Write the database location information in one single line. Separate each item with a space. The line should be written in [database name]. [data volume path] [host name] [log volume path] format:
demodb /home/cubrid/data/demodb pmlinux /home/cubrid/data/demodb
Transferring backup/log files to server B
For a restore, you must prepare a backup file (e.g. demodb_bk0v000) and a backup information file (e.g. demodb_bkvinf) of the database to be backed up. To restore the entire data up to the point of the last commit, you must prepare an active log (e.g. demodb_lgat) and an archive log (e.g. demodb_lgar000). Then, transfer the backup information, active log, and archive log files created on server A to server B - the backup information, active log and archive log files must be located in a directory (e.g. /home/cubrid/temp) on server B.
Restoring the database on server B
Perform database restore by calling the cubrid restoredb utility from the folder where the backup, backup information, active log and archive log files which were transferred to server B have been stored. With the -u option, demodb is restored in the directory path from the databases.txt file:
>cubrid restoredb -u demodb
To call the cubrid restoredb utility from a different path, specify the directory path to the backup file by using the -B option as follows:
>cubrid restoredb -u -B /home/cubrid/temp demodb
Backing up the restored database on server B
Once the restore of the target database is complete, run the database to check if it has been properly restored. It is also recommended to restore the database again on the server B environment, for safety reasons.
Restore Database from CUBRID Manager Client
To restore a database, perform one of the followings (after login to the database):
- Click Restore Database from the toolbar.
- Right-click the database and then select Restore Database.
- Select Action -> Restore Database on the menu.
Loading data to restore database can be performed only when the database server is not running; The Restore Database menu is disabled while the database is running.

+ + +

_Problem set_.
a) In the passage on restoring a CUBRID database, which option of the cubrid restoredb utility is used to give the directory path to the backup file?
b) Continue the passage on restoring a CUBRID database, picking up right after its final sentence.

_Rows from a dataset_.
+ + +

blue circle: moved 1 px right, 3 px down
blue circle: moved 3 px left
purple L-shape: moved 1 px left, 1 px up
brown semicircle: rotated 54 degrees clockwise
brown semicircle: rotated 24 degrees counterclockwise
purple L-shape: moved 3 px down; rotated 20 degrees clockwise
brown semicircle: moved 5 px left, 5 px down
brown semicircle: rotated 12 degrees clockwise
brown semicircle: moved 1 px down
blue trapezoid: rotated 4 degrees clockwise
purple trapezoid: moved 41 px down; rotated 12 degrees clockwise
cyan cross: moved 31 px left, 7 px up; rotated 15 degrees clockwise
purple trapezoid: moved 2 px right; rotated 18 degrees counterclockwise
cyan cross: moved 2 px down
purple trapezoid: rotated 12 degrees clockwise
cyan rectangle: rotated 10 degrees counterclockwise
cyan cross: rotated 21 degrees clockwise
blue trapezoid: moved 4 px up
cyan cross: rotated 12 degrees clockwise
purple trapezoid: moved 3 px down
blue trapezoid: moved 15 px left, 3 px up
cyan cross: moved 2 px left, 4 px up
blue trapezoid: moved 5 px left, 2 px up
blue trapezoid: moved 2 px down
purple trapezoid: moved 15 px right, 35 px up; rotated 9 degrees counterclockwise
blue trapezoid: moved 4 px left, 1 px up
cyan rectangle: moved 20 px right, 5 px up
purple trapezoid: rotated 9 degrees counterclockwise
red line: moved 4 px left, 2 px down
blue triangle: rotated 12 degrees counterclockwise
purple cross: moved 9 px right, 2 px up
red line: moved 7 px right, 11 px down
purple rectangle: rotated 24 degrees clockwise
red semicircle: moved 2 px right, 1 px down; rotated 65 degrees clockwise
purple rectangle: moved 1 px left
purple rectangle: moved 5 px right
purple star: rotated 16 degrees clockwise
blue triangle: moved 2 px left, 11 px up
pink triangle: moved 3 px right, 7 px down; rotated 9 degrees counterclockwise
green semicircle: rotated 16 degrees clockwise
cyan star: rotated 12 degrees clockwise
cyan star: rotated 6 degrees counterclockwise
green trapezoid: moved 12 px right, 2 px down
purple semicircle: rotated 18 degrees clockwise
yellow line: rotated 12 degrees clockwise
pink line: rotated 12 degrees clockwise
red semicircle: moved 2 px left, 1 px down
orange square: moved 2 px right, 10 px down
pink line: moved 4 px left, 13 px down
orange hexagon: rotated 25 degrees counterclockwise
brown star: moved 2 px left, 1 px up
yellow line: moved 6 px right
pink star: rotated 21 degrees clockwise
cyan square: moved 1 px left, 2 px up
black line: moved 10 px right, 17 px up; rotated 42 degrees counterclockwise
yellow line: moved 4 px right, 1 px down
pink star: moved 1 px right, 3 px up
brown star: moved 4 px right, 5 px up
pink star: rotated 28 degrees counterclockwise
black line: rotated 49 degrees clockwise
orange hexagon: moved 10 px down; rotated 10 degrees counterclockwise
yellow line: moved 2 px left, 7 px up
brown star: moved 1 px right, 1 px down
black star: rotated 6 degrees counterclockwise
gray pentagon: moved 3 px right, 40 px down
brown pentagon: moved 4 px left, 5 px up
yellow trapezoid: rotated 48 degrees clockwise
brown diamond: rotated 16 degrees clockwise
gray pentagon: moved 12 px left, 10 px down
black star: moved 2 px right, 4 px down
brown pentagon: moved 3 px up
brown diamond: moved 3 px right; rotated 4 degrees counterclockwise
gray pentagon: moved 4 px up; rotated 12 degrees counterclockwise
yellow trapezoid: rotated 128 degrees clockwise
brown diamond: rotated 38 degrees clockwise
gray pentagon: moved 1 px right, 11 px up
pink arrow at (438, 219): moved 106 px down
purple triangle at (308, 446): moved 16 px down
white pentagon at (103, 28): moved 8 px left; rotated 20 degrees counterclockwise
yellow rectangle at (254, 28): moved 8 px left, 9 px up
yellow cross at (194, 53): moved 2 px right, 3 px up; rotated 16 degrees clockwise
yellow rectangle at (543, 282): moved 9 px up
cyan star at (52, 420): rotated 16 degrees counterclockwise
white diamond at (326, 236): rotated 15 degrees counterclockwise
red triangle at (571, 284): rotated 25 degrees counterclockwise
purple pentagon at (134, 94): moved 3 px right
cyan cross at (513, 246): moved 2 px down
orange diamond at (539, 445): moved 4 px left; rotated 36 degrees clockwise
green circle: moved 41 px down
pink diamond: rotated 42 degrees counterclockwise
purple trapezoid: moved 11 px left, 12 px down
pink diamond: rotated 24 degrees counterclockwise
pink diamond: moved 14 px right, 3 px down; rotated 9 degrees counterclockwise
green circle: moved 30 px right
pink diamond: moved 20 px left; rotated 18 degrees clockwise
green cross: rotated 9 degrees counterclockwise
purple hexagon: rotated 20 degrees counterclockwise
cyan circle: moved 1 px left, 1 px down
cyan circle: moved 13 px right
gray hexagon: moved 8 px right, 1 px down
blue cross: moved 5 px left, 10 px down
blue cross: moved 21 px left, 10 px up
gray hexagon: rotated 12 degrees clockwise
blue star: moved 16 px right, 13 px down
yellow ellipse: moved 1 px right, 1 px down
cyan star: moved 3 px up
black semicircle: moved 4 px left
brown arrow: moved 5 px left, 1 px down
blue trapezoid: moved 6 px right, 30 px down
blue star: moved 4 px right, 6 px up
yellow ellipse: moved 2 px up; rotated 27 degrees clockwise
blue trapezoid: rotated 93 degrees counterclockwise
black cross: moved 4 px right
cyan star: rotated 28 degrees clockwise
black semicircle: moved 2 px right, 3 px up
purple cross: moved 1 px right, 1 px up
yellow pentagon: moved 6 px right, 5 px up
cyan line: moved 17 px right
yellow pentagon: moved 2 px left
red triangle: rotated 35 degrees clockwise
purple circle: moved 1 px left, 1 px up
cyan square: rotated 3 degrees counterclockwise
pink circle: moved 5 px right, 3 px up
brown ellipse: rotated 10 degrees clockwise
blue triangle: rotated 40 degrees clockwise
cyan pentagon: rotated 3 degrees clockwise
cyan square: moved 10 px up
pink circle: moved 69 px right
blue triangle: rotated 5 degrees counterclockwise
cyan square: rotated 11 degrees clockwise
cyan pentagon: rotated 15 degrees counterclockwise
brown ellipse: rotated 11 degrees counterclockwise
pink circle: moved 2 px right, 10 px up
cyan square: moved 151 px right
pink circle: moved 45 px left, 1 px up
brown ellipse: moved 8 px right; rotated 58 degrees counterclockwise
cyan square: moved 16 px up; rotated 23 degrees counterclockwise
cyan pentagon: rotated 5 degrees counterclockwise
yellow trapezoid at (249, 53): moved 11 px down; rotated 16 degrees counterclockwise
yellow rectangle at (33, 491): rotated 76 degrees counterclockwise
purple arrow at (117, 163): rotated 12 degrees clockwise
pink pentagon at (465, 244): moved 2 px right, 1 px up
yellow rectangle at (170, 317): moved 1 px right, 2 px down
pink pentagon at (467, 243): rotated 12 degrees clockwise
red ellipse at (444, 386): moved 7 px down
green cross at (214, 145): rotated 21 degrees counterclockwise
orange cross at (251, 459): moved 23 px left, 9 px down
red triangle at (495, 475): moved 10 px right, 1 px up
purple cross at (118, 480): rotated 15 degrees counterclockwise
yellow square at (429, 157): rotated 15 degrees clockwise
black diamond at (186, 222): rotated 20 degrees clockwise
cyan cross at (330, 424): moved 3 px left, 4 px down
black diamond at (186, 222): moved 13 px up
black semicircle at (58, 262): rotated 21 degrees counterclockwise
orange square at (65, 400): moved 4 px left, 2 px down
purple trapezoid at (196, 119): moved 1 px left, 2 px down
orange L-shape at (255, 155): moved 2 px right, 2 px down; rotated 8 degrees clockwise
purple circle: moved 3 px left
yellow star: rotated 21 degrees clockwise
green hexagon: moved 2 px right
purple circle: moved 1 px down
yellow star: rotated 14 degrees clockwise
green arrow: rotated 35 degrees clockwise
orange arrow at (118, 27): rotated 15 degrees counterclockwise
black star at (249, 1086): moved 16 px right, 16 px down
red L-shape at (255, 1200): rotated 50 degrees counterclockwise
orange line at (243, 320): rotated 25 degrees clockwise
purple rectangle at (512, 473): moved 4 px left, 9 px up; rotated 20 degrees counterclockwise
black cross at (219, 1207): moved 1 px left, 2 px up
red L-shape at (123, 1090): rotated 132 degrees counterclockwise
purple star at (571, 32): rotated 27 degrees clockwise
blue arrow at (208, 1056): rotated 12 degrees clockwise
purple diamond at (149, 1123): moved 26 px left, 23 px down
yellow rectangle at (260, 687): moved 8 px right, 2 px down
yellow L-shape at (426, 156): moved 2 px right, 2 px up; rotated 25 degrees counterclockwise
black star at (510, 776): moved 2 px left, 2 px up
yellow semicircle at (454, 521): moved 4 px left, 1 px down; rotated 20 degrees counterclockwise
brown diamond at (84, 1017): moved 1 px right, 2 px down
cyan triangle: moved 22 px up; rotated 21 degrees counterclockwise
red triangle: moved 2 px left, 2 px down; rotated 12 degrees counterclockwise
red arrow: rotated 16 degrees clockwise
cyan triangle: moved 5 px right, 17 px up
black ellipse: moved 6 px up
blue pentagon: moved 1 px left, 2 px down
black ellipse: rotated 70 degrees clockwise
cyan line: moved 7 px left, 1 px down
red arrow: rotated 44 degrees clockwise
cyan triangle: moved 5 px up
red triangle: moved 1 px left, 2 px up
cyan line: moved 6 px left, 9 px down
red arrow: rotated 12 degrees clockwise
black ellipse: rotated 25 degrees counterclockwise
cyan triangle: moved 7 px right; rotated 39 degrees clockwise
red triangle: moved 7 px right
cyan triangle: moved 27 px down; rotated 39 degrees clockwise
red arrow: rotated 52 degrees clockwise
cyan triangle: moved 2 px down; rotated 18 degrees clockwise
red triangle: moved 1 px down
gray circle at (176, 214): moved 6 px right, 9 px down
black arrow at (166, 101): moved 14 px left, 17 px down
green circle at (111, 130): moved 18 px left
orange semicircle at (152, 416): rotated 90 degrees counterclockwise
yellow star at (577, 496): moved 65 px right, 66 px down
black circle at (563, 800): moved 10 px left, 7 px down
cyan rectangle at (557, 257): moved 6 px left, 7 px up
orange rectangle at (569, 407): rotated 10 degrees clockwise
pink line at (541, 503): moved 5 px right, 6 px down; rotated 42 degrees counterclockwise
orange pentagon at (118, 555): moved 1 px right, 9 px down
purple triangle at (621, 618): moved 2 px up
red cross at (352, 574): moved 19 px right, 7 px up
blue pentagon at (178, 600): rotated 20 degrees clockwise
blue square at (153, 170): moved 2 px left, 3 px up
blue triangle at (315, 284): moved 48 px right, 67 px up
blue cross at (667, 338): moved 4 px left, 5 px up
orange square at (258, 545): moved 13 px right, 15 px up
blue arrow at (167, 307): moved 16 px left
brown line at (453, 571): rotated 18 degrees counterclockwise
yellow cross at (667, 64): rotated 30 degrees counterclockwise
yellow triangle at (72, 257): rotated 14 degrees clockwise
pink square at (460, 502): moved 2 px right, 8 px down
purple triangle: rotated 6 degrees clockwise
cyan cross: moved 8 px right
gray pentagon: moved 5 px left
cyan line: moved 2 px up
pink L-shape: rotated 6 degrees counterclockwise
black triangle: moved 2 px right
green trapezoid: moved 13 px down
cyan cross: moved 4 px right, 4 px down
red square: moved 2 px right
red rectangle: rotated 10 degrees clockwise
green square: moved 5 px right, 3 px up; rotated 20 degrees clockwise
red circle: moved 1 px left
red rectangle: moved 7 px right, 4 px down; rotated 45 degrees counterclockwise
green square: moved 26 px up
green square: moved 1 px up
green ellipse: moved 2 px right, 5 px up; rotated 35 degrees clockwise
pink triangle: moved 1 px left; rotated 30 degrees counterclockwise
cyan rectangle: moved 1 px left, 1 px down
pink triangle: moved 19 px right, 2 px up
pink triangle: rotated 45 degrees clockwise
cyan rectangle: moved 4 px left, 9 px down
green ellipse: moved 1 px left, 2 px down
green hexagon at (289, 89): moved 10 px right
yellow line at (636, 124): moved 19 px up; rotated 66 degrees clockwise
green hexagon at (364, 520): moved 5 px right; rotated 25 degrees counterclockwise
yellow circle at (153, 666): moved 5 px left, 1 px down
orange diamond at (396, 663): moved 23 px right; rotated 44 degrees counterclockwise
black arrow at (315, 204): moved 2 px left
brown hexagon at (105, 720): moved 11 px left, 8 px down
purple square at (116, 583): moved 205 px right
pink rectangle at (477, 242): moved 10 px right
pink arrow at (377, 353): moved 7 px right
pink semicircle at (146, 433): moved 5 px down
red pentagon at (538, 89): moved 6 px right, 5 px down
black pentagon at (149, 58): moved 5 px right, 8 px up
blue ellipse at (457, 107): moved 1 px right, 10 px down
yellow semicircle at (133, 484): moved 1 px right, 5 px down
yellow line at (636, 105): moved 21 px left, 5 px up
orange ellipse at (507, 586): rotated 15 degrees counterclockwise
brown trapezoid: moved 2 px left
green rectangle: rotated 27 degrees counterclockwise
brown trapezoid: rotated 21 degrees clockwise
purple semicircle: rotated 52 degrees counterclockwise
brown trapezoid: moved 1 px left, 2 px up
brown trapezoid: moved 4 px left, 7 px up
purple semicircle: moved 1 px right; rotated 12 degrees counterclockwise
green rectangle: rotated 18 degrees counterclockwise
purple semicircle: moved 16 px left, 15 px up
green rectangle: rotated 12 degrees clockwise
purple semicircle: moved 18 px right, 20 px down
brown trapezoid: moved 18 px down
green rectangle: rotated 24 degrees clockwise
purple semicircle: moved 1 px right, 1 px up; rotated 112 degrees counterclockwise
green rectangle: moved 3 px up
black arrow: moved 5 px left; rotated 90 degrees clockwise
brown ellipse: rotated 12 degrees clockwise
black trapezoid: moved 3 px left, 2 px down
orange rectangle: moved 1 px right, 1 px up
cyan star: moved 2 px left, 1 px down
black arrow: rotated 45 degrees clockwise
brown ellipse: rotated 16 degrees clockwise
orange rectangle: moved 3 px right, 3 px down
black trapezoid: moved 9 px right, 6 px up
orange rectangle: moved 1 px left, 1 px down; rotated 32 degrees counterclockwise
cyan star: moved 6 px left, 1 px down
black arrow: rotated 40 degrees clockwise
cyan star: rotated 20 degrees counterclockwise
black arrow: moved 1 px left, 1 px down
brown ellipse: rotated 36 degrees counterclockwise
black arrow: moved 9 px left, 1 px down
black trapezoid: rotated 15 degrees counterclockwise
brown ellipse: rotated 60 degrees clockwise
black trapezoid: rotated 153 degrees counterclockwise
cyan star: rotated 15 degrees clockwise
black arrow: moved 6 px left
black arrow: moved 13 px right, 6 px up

+ + +

_Results by task_.
a) The -B option.

b)
These are the options you can configure:
|Database name||The name of the database to be restored.|
|Restored Date and Time||Specifies to which point in time the database is to be restored back to. If you select Backup time, a restore is performed with the backuptime keyword in the restore utility. This means that the database is restored to the point when the backup was complete. If you select Specify a restore date, you can enter the date and time you want.|
|Available Backup Information||You can select the restore level after checking which levels of backing up have been performed on the target database. The specified file path is the path to the folder where the files for the backup for the selected level are located.|
|Perform partial restore if any log archive is absent||Performs a partial restore if the cases of incomplete log information. A database restore can be performed even without archive or active logs created after the backup point.|
|Restore to a path specified by the user||Restores the database to the path specified in the database location file (databases.txt).|
|Show backup information||Shows the information of the file backed up to the selected backup level.|
If you click Show backup information, you will see information associated with the backup selected:
The followings must be considered before planning and executing a database restore:
- Preparing a backup file
- Identify the directory where the backup and log files are to be stored.
- If the database has been incrementally backed up, check whether an appropriate backup file for each backup level exists.
- Check whether the backed-up CUBRID database and the CUBRID database to be backed up are the same version.
- Choosing a restore method
- Determine whether to perform a partial or full restore.
- Determine whether or not to perform a restore using incremental backup files.
- Prepare restore tools and devices available.
- Determining restore time
- Identify the point in time when the database server was stopped.
- Identify the point in time when the last backup was performed before database failure.
- Identify the point in time when the last commit was made before database failure.
The following is an example of a backup and restore process, described chronologically:
- Performs a full backup of demodb, which stopped running at 2010/8/14 04:30.
- Performs the first incremental backup of demodb running at 2010/8/14 10:00.
- Performs the first incremental backup of demodb running at 2010/8/14 15:00. Overwrites the first incremental backup file in step 2.
- A system failure occurs at 2010/8/14 15:30, and the system administrator prepares the restore of demodb. Sets the restore time as 15:25, which is the time when the last commit was made before the database failure.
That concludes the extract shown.